Several tools blur together: ask_pipeworx_beta currently duplicates ask_pipeworx exactly, ask_pipeworx/ask_pipeworx_grounded/deep_research/validate_claim all route natural-language questions to data sources, and the prediction-market tools (polymarket_edges, polymarket_arbitrage, polymarket_fill_risk, bet_research) have fuzzy boundaries. The detailed descriptions help, but an agent can easily misselect among them.

Naming Consistency3/5

All names are lowercase snake_case and the rxnorm_, polymarket_, and pipeworx_ prefixes create readable groupings, but the set mixes imperative verb-object names (validate_claim, list_subscriptions), noun-phrase names (entity_profile, recent_alerts), and bare verbs (remember, forget). It is readable but not a predictable uniform naming convention.

Tool Count2/5

35 tools is in the too-many band for a coherent server, and the Rxnorm identity makes it worse: only 4 tools are actually RxNorm-specific while 31 are unrelated Pipeworx, prediction-market, memory, and utility tools.
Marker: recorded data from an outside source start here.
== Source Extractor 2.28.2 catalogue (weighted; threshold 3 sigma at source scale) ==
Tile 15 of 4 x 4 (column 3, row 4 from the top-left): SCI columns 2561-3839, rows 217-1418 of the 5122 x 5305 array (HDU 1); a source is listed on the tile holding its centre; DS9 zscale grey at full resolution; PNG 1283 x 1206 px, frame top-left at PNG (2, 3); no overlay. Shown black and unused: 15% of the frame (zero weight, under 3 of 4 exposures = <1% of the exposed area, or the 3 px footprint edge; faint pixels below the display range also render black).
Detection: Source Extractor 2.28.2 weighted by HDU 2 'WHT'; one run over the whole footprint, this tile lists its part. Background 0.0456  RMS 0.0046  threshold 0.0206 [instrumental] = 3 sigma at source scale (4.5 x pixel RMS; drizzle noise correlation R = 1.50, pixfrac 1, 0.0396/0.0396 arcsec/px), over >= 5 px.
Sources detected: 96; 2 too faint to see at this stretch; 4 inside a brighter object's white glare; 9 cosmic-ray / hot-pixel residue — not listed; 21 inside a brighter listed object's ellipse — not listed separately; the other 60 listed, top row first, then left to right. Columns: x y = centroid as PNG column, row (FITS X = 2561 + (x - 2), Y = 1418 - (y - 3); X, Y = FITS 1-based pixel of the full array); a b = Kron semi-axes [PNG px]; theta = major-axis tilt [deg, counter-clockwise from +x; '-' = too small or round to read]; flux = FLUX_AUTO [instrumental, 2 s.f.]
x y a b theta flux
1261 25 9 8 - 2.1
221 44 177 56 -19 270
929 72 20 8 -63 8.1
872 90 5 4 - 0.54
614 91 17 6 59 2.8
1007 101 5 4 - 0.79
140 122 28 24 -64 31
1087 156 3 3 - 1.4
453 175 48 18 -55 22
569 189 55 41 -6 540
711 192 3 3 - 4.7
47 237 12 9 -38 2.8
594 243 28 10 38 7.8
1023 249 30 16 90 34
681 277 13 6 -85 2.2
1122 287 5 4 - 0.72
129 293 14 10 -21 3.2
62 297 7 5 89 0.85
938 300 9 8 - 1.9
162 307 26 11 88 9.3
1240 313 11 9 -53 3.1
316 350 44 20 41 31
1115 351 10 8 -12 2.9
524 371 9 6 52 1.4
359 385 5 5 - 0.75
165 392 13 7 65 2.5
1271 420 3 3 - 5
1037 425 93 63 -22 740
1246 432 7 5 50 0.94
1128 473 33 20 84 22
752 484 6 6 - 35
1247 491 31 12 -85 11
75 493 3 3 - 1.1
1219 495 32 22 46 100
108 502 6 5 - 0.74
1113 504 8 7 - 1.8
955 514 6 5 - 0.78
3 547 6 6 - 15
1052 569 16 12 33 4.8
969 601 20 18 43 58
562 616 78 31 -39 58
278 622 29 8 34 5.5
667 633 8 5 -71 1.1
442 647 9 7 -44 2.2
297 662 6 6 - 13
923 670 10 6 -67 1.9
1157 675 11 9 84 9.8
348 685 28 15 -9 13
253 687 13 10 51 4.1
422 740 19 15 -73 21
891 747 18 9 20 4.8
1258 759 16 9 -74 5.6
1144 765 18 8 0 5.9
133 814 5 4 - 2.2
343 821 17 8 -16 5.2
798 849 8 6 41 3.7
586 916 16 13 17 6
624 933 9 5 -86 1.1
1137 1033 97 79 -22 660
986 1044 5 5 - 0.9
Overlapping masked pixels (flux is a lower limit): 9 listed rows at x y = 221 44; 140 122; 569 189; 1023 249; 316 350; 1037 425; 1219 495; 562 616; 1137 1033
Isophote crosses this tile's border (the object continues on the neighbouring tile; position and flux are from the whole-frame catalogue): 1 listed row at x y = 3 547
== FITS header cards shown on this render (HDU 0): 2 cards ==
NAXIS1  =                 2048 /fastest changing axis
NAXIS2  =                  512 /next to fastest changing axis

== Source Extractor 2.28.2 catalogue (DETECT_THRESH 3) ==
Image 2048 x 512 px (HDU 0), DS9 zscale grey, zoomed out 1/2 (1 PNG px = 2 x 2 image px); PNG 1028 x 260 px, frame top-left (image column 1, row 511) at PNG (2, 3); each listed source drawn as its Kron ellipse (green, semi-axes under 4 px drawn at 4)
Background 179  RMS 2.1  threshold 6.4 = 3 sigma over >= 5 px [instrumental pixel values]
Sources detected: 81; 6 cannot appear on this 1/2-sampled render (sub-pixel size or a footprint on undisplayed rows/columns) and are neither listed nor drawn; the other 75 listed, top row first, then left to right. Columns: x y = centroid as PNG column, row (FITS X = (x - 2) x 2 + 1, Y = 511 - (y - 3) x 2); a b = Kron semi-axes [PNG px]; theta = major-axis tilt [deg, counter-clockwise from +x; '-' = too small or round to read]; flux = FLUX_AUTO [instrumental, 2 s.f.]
A focused RxNorm server would need a fraction of this surface.

Completeness3/5

The four rxnorm_* tools plus resolve_entity cover the main RxNorm lookup flow (search, properties, related, NDC), so the core is not broken. But the set lacks a reverse NDC-to-concept lookup and the 31 non-RxNorm tools do not complete any single coherent domain, leaving notable gaps relative to the server's stated purpose.